PROMPT: If a line in the records below contains the word "Endometrium", return that line.

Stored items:
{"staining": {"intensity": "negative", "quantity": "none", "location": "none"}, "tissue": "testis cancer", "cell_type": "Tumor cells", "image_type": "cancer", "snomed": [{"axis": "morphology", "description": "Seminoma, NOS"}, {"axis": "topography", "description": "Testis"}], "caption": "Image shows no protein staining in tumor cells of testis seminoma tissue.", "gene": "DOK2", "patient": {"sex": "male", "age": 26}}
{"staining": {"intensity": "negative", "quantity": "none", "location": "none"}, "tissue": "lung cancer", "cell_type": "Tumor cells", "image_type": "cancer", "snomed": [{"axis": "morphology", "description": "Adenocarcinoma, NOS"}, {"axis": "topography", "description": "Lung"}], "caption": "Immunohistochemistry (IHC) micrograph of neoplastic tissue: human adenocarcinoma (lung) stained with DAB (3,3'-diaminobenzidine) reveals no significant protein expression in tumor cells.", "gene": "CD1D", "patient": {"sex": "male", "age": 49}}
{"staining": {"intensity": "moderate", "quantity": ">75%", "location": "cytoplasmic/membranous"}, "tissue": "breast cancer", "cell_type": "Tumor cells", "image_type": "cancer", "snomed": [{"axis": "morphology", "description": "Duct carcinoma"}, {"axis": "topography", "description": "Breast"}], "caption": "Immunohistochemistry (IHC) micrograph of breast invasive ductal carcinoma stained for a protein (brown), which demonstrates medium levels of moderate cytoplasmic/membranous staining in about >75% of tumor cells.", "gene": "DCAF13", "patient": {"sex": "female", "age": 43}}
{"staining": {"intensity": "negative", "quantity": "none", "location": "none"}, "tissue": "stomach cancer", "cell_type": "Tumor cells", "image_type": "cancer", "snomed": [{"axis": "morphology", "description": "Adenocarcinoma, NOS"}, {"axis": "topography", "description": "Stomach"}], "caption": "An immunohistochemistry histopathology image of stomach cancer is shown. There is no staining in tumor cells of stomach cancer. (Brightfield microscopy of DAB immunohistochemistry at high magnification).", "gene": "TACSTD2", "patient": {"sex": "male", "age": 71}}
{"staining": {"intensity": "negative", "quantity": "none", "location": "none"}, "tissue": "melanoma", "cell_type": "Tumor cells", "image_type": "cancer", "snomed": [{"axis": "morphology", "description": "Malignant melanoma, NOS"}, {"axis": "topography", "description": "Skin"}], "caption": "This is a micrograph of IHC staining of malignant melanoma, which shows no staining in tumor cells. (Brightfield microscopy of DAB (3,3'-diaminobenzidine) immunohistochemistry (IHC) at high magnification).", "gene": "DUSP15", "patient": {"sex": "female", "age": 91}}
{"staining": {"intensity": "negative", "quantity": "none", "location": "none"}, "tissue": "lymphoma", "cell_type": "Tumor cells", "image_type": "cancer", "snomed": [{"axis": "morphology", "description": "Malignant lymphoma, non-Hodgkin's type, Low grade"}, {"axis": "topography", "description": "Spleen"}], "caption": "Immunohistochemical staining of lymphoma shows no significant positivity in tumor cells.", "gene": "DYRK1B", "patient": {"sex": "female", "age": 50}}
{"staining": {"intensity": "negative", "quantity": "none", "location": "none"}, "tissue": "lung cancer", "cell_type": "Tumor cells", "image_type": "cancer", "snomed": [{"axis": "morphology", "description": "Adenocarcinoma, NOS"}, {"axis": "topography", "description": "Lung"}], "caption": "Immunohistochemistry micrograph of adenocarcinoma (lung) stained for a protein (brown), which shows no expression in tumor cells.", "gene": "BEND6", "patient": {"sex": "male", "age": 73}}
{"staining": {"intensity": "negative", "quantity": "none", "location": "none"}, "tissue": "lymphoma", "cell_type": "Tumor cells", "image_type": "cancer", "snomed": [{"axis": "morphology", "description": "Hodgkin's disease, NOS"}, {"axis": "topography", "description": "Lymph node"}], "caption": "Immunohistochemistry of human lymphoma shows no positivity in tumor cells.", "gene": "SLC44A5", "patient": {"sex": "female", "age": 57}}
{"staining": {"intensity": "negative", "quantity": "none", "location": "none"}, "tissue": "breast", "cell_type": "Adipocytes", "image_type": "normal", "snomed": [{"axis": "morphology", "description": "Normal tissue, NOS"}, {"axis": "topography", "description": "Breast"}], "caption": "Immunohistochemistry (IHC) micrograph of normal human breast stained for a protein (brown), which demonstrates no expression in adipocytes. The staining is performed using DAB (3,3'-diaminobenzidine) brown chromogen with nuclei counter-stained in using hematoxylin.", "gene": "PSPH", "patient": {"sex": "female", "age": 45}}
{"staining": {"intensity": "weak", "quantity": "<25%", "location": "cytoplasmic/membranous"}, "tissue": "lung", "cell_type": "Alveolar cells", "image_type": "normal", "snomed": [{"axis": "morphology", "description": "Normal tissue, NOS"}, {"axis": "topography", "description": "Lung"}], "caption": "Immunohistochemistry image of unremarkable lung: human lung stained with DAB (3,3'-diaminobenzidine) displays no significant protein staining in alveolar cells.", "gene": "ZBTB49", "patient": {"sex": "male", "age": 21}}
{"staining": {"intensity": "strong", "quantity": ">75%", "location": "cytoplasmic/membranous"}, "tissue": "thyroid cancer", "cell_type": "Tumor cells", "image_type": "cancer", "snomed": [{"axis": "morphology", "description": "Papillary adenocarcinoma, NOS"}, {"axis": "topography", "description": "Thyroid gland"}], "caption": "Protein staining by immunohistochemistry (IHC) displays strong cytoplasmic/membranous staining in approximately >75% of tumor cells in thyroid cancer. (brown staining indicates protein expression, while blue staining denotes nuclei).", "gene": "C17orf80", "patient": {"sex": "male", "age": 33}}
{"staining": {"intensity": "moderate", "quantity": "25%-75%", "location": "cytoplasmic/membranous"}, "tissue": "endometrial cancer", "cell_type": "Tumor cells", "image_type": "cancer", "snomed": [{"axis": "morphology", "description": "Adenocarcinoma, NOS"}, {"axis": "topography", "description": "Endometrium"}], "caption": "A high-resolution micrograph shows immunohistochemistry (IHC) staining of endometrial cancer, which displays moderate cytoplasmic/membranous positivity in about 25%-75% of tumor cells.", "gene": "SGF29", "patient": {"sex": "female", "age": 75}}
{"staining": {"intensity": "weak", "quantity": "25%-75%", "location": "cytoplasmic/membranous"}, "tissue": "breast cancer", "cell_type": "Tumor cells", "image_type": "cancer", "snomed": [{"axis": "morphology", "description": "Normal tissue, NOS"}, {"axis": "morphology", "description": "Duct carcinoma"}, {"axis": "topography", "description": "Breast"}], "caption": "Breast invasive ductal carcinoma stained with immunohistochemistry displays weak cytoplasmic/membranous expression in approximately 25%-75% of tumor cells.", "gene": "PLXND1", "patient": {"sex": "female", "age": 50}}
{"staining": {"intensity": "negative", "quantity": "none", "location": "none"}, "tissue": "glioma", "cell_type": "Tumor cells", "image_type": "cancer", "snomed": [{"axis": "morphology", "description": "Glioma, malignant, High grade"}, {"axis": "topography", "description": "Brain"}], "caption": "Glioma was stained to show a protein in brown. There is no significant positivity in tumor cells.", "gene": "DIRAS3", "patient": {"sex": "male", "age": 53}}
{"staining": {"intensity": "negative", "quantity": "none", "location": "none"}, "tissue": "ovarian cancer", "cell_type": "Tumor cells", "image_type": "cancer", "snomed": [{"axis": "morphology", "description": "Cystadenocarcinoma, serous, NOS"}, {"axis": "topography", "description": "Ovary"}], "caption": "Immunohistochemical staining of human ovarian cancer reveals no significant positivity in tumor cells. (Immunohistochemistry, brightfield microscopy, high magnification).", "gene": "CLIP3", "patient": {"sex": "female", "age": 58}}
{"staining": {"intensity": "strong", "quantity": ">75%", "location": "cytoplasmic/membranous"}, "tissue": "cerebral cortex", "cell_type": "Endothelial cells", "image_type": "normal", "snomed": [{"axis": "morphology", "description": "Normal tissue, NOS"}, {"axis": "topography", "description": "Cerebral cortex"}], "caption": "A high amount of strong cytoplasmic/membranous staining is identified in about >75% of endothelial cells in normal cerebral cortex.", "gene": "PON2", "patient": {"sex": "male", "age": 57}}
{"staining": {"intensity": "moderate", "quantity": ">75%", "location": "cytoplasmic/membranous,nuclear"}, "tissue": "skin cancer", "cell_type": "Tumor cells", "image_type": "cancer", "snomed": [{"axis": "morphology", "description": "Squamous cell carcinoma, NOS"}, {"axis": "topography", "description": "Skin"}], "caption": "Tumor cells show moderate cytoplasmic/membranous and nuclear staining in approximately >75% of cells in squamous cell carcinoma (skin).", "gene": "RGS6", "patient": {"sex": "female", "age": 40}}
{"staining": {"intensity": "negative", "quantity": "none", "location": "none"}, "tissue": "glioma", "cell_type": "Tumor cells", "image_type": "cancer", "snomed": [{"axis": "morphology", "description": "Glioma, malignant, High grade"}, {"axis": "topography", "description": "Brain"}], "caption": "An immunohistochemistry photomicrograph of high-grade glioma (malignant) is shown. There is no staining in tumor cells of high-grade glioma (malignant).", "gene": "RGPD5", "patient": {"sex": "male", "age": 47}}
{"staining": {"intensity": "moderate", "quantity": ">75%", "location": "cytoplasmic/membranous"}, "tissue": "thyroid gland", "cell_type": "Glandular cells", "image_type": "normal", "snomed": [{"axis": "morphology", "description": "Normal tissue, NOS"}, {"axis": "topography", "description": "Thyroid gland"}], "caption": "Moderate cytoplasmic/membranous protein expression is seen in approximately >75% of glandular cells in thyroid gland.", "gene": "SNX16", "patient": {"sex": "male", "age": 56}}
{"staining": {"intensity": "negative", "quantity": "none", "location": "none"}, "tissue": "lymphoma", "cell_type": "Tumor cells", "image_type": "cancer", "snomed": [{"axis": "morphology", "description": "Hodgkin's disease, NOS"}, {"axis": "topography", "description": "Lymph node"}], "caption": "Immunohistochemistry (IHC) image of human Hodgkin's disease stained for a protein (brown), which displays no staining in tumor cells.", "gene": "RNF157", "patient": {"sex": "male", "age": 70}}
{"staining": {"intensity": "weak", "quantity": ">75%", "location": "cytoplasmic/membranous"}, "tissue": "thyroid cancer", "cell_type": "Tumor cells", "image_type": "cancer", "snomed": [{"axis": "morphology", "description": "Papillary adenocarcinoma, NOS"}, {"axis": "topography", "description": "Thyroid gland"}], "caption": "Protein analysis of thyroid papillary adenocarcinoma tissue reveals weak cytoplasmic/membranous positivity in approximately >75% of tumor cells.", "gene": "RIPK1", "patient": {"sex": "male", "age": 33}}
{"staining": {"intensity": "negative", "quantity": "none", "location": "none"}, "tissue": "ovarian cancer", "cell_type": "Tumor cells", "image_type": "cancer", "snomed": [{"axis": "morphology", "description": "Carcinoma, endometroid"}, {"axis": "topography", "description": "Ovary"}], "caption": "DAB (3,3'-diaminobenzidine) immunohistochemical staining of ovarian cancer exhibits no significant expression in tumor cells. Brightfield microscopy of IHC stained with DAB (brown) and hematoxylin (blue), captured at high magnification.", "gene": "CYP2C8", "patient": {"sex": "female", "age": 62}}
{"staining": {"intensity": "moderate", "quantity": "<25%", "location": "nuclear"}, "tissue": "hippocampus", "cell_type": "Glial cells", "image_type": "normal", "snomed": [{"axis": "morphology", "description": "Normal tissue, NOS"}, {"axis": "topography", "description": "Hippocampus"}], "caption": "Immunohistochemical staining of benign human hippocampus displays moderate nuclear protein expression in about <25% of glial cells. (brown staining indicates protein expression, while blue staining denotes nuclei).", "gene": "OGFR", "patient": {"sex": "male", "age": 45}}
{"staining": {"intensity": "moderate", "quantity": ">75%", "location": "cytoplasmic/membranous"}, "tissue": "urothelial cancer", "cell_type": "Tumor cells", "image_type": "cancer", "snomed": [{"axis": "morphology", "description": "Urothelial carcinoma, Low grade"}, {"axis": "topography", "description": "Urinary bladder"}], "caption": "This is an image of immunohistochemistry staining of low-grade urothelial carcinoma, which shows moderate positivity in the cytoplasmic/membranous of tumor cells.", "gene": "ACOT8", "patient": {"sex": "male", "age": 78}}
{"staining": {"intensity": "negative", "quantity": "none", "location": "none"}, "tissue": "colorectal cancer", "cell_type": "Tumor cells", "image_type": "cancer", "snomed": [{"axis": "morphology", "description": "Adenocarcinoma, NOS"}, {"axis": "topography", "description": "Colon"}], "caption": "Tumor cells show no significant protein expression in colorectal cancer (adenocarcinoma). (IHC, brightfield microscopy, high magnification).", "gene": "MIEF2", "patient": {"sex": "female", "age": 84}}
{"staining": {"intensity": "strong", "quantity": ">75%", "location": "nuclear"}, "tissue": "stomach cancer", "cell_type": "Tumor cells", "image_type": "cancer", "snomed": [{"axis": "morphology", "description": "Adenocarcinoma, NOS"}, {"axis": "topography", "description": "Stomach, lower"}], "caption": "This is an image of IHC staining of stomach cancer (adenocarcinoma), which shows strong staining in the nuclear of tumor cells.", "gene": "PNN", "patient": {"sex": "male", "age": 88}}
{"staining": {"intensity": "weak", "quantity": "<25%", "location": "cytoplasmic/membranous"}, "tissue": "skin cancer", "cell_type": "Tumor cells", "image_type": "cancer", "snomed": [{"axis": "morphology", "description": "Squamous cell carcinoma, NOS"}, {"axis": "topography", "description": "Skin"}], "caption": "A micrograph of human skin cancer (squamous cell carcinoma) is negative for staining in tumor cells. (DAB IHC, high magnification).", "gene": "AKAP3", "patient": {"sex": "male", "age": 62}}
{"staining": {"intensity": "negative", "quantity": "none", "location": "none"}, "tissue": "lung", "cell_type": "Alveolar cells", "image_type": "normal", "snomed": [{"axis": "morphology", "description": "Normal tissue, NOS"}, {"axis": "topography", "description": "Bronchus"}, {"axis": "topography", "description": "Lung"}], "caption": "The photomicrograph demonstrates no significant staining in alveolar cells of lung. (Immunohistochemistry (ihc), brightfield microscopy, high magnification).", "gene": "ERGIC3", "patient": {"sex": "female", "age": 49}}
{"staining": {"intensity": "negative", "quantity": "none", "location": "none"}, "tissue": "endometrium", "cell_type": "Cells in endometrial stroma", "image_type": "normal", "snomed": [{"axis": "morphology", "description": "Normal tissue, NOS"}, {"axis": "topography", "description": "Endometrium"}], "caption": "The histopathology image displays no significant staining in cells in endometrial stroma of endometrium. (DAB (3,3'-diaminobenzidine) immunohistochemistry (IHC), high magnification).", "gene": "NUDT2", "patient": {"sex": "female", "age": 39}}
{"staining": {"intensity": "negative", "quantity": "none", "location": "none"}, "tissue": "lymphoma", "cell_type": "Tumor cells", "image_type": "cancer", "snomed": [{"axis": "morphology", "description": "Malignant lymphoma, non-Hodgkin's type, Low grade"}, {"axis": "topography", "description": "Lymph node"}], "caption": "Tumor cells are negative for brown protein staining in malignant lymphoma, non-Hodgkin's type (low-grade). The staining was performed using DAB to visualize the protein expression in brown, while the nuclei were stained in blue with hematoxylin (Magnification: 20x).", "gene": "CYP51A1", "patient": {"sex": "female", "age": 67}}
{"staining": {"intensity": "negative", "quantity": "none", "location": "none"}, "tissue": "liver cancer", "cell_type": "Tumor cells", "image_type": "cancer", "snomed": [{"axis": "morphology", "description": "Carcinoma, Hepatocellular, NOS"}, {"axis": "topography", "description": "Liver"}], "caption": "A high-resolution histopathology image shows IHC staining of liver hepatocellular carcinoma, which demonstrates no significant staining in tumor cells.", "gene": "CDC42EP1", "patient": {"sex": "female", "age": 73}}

SOLVED PROBLEM:
{"staining": {"intensity": "moderate", "quantity": "25%-75%", "location": "cytoplasmic/membranous"}, "tissue": "endometrial cancer", "cell_type": "Tumor cells", "image_type": "cancer", "snomed": [{"axis": "morphology", "description": "Adenocarcinoma, NOS"}, {"axis": "topography", "description": "Endometrium"}], "caption": "A high-resolution micrograph shows immunohistochemistry (IHC) staining of endometrial cancer, which displays moderate cytoplasmic/membranous positivity in about 25%-75% of tumor cells.", "gene": "SGF29", "patient": {"sex": "female", "age": 75}}
{"staining": {"intensity": "negative", "quantity": "none", "location": "none"}, "tissue": "endometrium", "cell_type": "Cells in endometrial stroma", "image_type": "normal", "snomed": [{"axis": "morphology", "description": "Normal tissue, NOS"}, {"axis": "topography", "description": "Endometrium"}], "caption": "The histopathology image displays no significant staining in cells in endometrial stroma of endometrium. (DAB (3,3'-diaminobenzidine) immunohistochemistry (IHC), high magnification).", "gene": "NUDT2", "patient": {"sex": "female", "age": 39}}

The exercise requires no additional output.